● Your task:
Which lines of the listing below contain the word "Studies"? Return them.

● Data records:
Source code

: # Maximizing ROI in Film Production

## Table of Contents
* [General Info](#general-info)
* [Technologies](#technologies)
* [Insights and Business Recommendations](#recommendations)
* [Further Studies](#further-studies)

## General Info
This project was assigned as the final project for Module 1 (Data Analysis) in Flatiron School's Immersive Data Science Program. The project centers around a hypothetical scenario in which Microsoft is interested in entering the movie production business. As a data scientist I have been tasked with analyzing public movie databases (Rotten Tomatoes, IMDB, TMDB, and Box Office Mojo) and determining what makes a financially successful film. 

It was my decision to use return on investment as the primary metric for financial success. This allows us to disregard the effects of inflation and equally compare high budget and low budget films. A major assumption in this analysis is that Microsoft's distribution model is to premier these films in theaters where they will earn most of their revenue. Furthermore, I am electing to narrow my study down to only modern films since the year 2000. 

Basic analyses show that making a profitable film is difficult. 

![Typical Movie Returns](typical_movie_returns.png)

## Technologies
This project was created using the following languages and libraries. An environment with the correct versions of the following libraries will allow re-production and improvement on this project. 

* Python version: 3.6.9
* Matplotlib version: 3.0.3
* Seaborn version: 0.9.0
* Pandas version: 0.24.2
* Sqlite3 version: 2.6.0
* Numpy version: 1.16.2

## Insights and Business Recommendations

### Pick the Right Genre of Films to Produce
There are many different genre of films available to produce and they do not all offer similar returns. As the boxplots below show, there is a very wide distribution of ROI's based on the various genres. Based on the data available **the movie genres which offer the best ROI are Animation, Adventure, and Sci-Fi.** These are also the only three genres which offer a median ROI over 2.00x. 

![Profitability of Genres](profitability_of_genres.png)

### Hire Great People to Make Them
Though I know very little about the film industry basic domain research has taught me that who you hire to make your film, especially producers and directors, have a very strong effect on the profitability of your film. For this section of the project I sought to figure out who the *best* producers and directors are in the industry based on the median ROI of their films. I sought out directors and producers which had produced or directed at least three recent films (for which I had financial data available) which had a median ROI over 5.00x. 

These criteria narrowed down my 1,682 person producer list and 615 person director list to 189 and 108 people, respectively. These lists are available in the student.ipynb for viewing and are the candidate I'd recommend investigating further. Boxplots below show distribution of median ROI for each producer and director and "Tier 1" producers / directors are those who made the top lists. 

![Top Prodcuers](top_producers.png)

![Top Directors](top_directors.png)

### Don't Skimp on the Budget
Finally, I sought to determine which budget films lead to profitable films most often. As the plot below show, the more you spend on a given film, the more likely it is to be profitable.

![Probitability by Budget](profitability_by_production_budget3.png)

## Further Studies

---

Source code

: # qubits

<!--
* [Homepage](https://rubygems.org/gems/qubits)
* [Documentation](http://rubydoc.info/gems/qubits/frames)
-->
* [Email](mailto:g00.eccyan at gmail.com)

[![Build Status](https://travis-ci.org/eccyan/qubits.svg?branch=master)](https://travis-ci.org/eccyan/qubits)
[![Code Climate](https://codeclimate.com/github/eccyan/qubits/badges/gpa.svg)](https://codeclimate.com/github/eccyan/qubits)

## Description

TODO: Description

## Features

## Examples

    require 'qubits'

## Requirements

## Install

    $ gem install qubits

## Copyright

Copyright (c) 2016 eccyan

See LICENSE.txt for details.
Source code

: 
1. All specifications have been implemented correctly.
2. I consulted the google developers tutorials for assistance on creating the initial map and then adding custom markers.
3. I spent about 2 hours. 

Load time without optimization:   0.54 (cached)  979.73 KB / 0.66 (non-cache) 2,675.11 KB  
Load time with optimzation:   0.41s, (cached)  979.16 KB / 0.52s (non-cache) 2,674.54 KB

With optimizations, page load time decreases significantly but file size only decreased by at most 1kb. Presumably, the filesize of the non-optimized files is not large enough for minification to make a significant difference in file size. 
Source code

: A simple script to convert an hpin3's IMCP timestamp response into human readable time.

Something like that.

● Answer for the task:
* [Further Studies](#further-studies)
## Further Studies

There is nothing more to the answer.